Traté de “pertenecer” (de no estar a contramano). Una vez comencé un psicoanálisis contándole un chiste a mi analista (no era el Lic. A., sino el Dr. Z.): "Un tipo va en auto por la autopista. En eso, suena un megáfono: '¡Atención, hay un auto a contramano!', y dice el tipo: '¡Uno no, son 10 mil!'".
La costumbre de estar “incluido afuera”, o de creer en el axioma “dado un grupo, yo no pertenezco a ese grupo”, o, como dijo Groucho, “No sería socio de un club que aceptara miembros como yo”, es casi una marca personal. Peeero, como a todos y todas, pertenecer "parece" que te protege, que te cuida. A veces, es así. Otras, uno se deja llevar porque “pertenecer tiene sus privilegios”, pero justamente, cuando son privilegios, y no derechos, terminan por no funcionar. Al menos, para mí.
Derechos y necesidades. Creo y voy a seguir creyendo que “donde hay una necesidad, hay un derecho”, peeero... eso funciona cuando el derecho se relaciona con esa misma necesidad. Y cuando es para todos. Quiero decir: si hay un millón de personas con la necesidad de comer, y se les amplían sus derechos con “ir al cine” (hermosa actividad, si uno ya comió), y además las entradas no son para todos, es probable que muchos y muchas se sientan excluidas, y hasta agredidos. Y tendrán razón.

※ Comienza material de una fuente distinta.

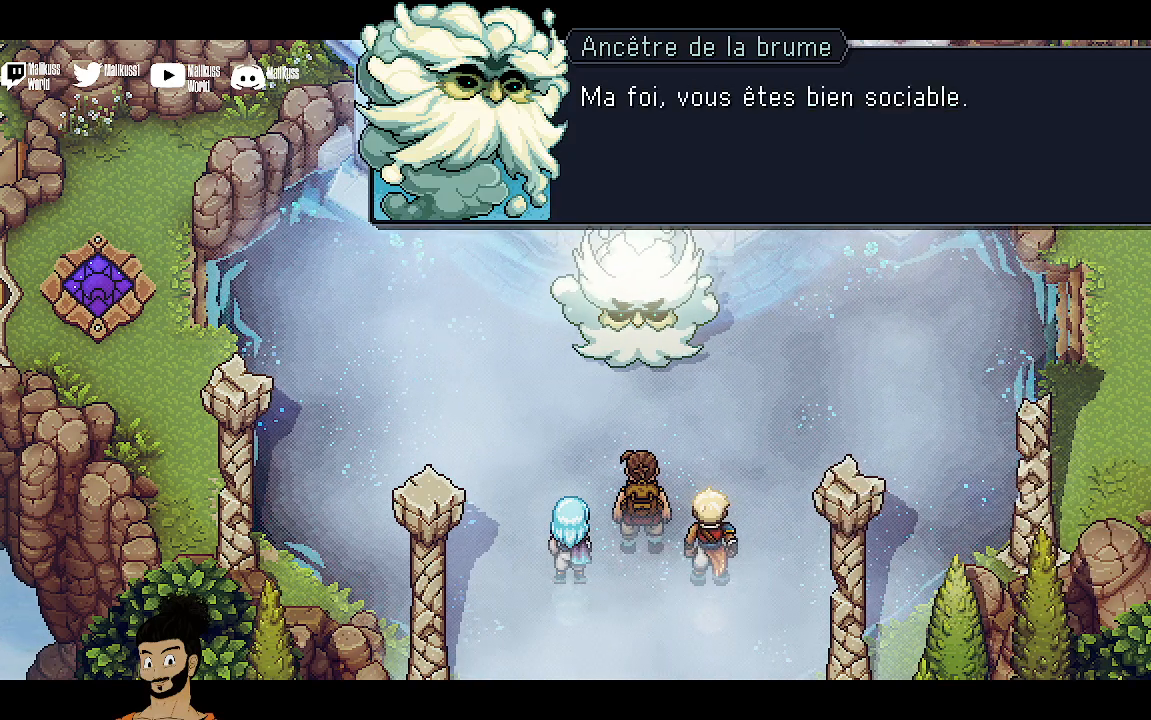
{"buttons": [], "left_stick": "center", "events": [[200, "A", "down"], [333, "A", "up"]]}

Olvidar que “el pueblo nunca se equivoca”. Me resulta difícil esta autocrítica. Estoy convencido de que casi todas las personas buscan/mos cierta felicidad, y que “ya que yo no soy feliz, me alcanza con que vos tampoco lo seas”, y el odio de quien no tiene ninguna galletita hacia quien tiene una no es un sentimiento mayoritario. Entonces, la tristeza por el resultado del 19/11 recayó en “estamos todos locos, nos chiflamos, se equivocó la palomaaaa”, y tantas explicaciones, unas más progres que otras, pero que tapan la realidad. Y la realidad es que “la sociedad eligió otro camino, quizás más intrincado, más difícil, quizás el opuesto al que elegí yo”. Y quizás nos haga daño (espero que no, claro, pero…). Me cabe una aceptación del resultado, y, como decía Perón, “desensillar hasta que aclare” ( eso sí, espero que aclare pronto).
Tengo más autocríticas, pero ¿no será mucho, almirante?
Sugiero acompañar esta columna con el video “La resistencia (parodia)” de Rudy-Sanz.